2025 é considerado ano chave para avanços do setor

2025 é considerado ano chave para avanços do setor

O mercado privado de água e tratamento de esgoto desde 2020 – aprovação do marco do saneamento - viu a presença de operadores sem controle estatal saltar de 5% para 30% dos municípios, um crescimento de 466%

Segundo levantamento da Associação e Sindicato Nacional das Concessionárias Privadas de Serviços Públicos de Água e Esgoto (ABCON), o mercado privado de água e tratamento de esgoto desde 2020 – aprovação do marco do saneamento - viu a presença de operadores sem controle estatal saltar de 5% para 30% dos municípios, um crescimento de 466%. Com as concessões municipais e regionais feitas em 2024, 1.648 cidades brasileiras passaram a ser atendidas por grupos privados, ante 291 em 2019. Para 2025, a expectativa é ainda maior devido a realização prevista de leilões em estados como Pernambuco, Pará e Rondônia. “Há 34 projetos sendo modelados no BNDES, mas a expectativa é de que 24 saiam ainda em 2025, com uma atração de investimento de R$ 74,6 bilhões”, afirma Christianne Dias, diretora-executiva da ABCON.
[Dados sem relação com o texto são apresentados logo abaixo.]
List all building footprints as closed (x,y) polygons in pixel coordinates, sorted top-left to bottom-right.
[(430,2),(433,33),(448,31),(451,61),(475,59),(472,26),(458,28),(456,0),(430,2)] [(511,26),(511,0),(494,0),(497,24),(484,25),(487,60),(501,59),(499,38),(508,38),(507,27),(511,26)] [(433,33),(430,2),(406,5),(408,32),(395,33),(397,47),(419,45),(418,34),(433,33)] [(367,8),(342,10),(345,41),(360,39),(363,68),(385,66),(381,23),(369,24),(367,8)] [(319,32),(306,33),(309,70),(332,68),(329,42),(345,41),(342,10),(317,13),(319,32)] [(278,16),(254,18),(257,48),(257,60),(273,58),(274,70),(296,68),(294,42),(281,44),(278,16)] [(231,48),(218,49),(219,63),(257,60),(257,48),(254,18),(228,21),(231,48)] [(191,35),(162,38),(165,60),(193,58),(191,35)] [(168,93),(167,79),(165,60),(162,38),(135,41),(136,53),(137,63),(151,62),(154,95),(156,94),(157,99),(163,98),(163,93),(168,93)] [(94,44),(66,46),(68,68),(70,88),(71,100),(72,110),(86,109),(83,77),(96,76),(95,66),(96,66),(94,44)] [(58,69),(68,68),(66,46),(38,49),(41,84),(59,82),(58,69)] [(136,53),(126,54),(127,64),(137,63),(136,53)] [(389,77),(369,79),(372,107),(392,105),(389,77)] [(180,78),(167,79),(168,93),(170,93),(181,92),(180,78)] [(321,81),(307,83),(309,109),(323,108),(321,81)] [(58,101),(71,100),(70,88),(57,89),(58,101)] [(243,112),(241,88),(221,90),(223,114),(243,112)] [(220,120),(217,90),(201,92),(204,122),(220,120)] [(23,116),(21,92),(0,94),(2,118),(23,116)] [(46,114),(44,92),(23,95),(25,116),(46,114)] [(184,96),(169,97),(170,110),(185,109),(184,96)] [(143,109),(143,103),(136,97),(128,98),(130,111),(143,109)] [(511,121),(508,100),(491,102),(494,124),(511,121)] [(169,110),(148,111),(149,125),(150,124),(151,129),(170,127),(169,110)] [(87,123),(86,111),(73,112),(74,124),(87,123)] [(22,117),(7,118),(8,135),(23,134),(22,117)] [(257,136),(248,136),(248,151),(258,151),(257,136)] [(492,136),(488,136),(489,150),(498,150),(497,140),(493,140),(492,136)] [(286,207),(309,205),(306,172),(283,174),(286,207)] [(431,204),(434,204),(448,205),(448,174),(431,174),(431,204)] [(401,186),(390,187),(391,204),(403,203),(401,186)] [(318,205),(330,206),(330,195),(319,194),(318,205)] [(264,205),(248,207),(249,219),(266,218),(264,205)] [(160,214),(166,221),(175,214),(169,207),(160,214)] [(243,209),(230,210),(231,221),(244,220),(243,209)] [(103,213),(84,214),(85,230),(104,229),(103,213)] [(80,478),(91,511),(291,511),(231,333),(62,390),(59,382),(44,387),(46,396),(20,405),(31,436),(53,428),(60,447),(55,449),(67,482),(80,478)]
Sancionado pelo ex-presidente Jair Bolsonaro (PL), o Marco Legal do Saneamento Básico estabeleceu metas para a universalização dos serviços de água e esgoto e buscou atrair investimento privado para o setor.

Christianne Dias afirma que o crescimento rápido do setor privado no saneamentofez a entidade recalcular suas próprias metas. “No passado, tínhamos uma perspectiva de subir para 40% a participação no setor de saneamento”, diz. “Estamos remanejando essa expectativa. Achamos que vamos alcançar 50% do mercado no final desse ano”. Radamés Casseb, CEO da Aegea, resume 2024 como “um ano de muito trabalho”. A companhia adquiriu dois grandes ativos - a Corsan, no Rio Grande do Sul, onde atende seis milhões de pessoas, e o Rio de Janeiro, com 10 milhões— o grupo continuou participando de novas concessões.

A Aegea disputou todos os grandes leilões de 2024: Sergipe, Piauí e de PPPs da Sanepar (Companhia de Saneamento do Paraná). A empresa venceu os dois últimos e era apontada como grande competidora na privatização da Sabesp, mas acabou não fazendo proposta. “Se estamos na Corsan, Porto Alegre é um alvo estratégico para a companhia”, diz o CEO.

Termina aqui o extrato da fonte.